By Clare Laker-Mansfield
Division, scandal and crisis: these are the most striking features of Theresa May’s government today.
If faced with mass protest by workers and youth – this shambolic Tory regime could be forced from power. Indeed, they could be pressed into calling a general election at any moment. Our movement must therefore go on the offensive.
On 15 November students demonstrated to demand free education. Socialist Students is calling for this to be followed with huge protests on campuses around the country on budget day, 22 November.
But crucial in building a movement to force the Tories out are the trade unions. As a first step, the Trade Union Congress should call and mobilise a huge national demonstration – to demand an end to the public sector pay cap, and to build support for mass, coordinated strike action.
Jeremy Corbyn and John McDonnell could also play a major role in seeing the government out of the door. As well as seeking to exploit Tory divisions in parliament, they should be calling for workers and young people to mobilise on the streets.
But even without such developments, it remains possible this weak minority government could collapse under the weight of scandal and infighting. May faces battles on multiple fronts.
As the EU Withdrawal Bill enters its ‘committee stage’ reading in parliament, rebellion is in the air among Tory MPs. Already, David Davis, the Brexit secretary, has been forced to concede that parliament will be granted a ‘take it or leave it’ vote on the final deal.
But this has only served to embolden the so-called ‘soft Brexiteers’ – with no indication of any appetite for compromise on either side of the Tories’ gaping divide. Other points of contention include the question of whether the government ought to increase its ‘financial offer’ to the EU.
Meanwhile, May’s former chief of staff has written a scathing attack on the chancellor, Phillip Hammond, in the lead-up to budget day. Writing in Murdoch’s Sun ‘newspaper’, Nick Timothy lays into “Fiscal Phil” for what he argues is his rigid approach and lack of willingness to improve “economic justice.”

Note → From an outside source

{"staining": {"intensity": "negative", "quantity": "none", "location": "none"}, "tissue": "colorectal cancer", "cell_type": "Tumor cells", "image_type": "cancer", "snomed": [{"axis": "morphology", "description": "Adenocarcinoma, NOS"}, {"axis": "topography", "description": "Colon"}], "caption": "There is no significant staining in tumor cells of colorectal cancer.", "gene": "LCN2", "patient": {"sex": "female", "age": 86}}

Timothy and May are, of course, no friends of the working class. They certainly have no real interest in delivering a more fair or just society. What this really represents is a disagreement about how to respond to the electoral revolt that took place on 8 June.
Timothy seemingly favours loosening the screws of austerity in a desperate attempt to regain credibility and halt the rise of Corbyn. But Hammond is clearly fearful that any concessions to working class people would only whet our appetite for more, feeding into the desire for a fundamental break with austerity.

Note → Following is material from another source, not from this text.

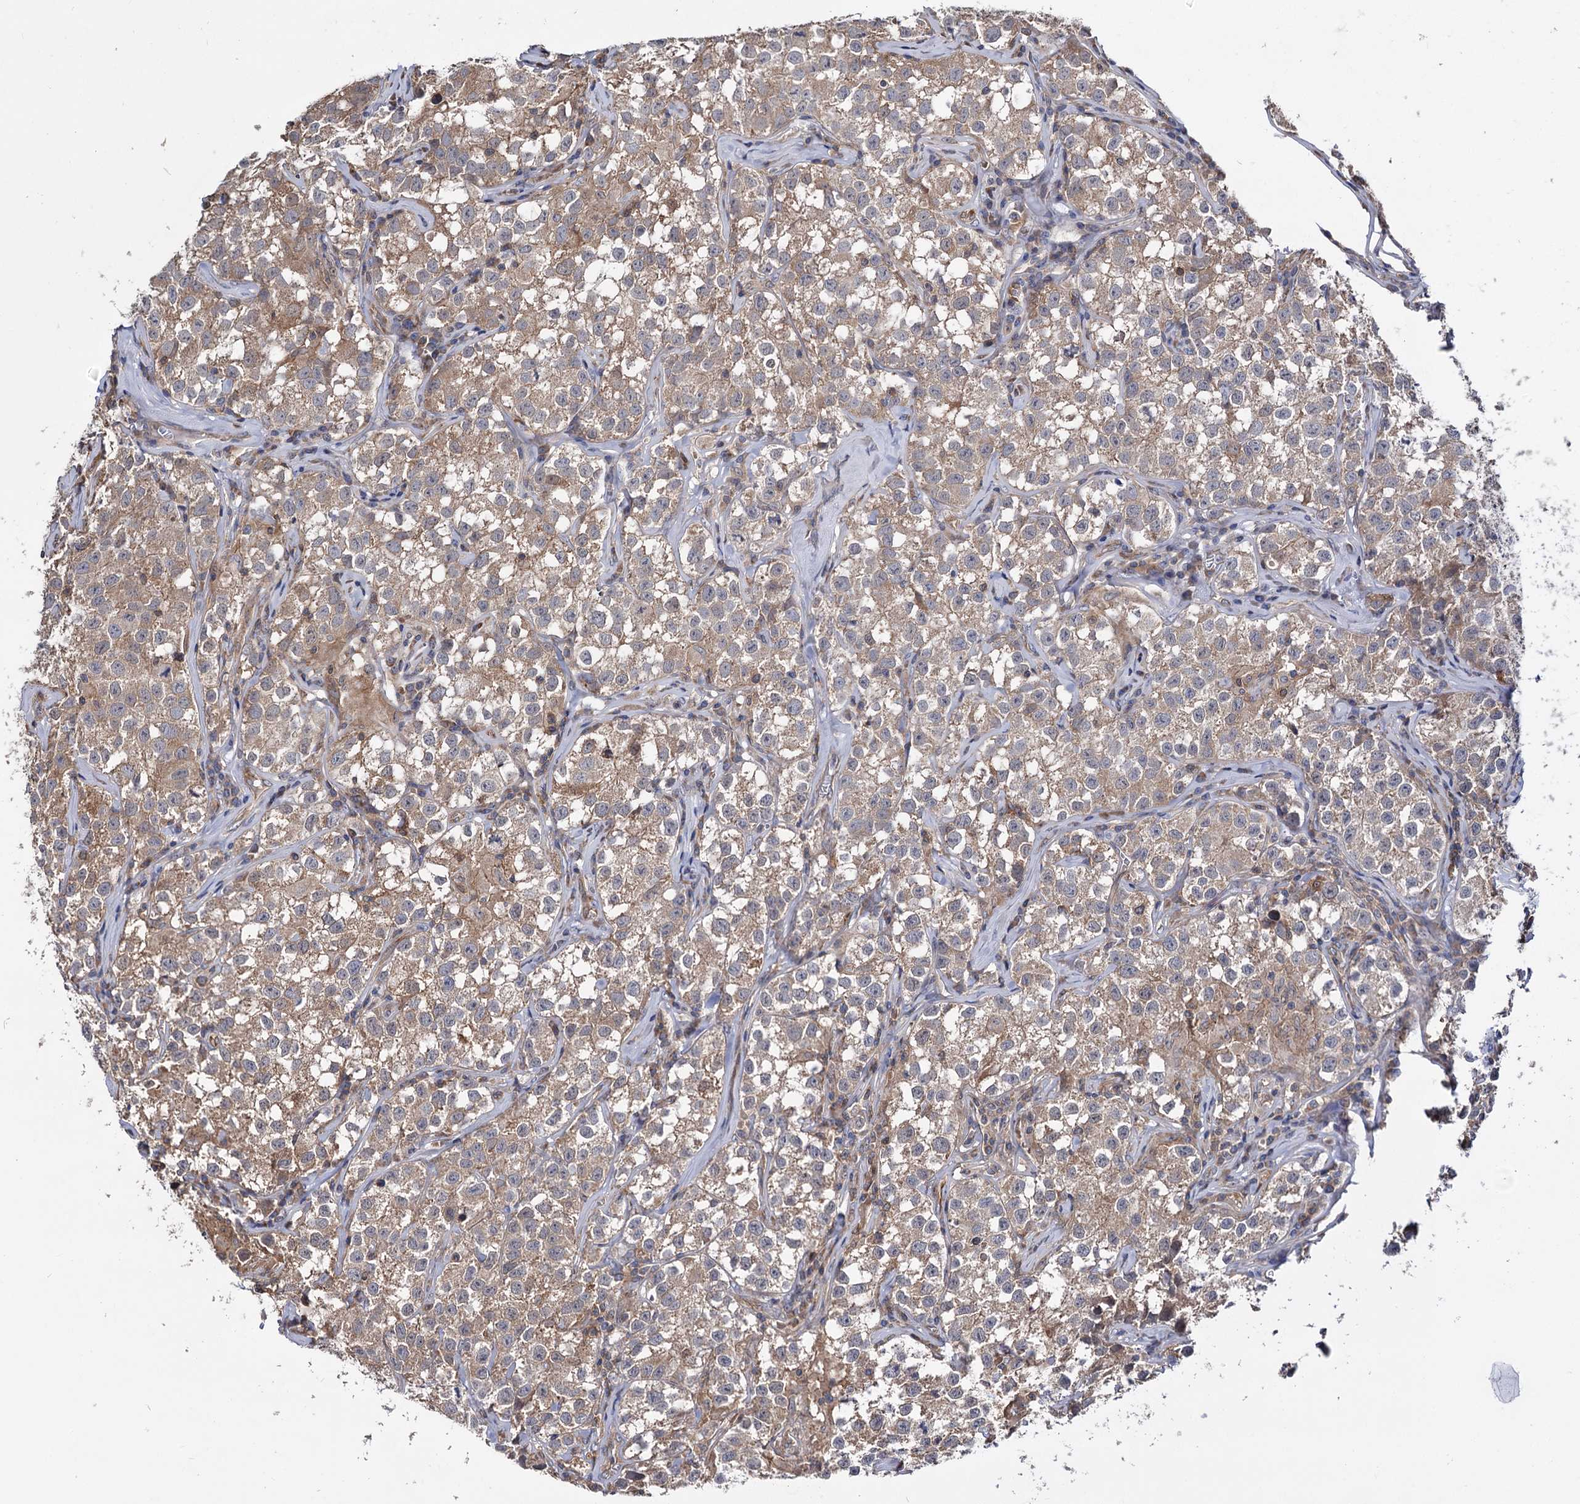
{"staining": {"intensity": "weak", "quantity": ">75%", "location": "cytoplasmic/membranous"}, "tissue": "testis cancer", "cell_type": "Tumor cells", "image_type": "cancer", "snomed": [{"axis": "morphology", "description": "Seminoma, NOS"}, {"axis": "morphology", "description": "Carcinoma, Embryonal, NOS"}, {"axis": "topography", "description": "Testis"}], "caption": "Testis cancer (seminoma) stained for a protein (brown) reveals weak cytoplasmic/membranous positive expression in approximately >75% of tumor cells.", "gene": "IDI1", "patient": {"sex": "male", "age": 43}}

This is something the Tories, whose raison d’être is to defend the interests of the super-rich 1%, are unable to offer. In truth, neither approach offers them a way out of this quagmire.
Rumbling on is the scandal over sexual abuse and harassment in Westminster. Among the latest revelations are allegations that a television producer was groped by a member of David Cameron’s staff in 10 Downing Street itself.
May’s deputy, Damien Green, remains under pressure over similar accusations. The prime minister’s weakness is laid bare by her inability to sack or appoint cabinet ministers at her choosing. This includes the ongoing farce over Boris Johnson‘s appalling blunders over the status of a British woman jailed in Iran.
This crisis for the Tories is itself a reflection of the deep crisis faced by the capitalist class as a whole. For the workers’ movement, this should be an opportunity to fight for a fundamentally different type of society.
This means organising to force the Tories from power. It means conducting a battle not just against the representatives of the 1% in the Conservative Party, but those Blairite Labour MPs whose politics has more in common with that of Hammond and May than with the ideas of socialism.
And it means fighting for a fundamentally different type of society – for socialist change.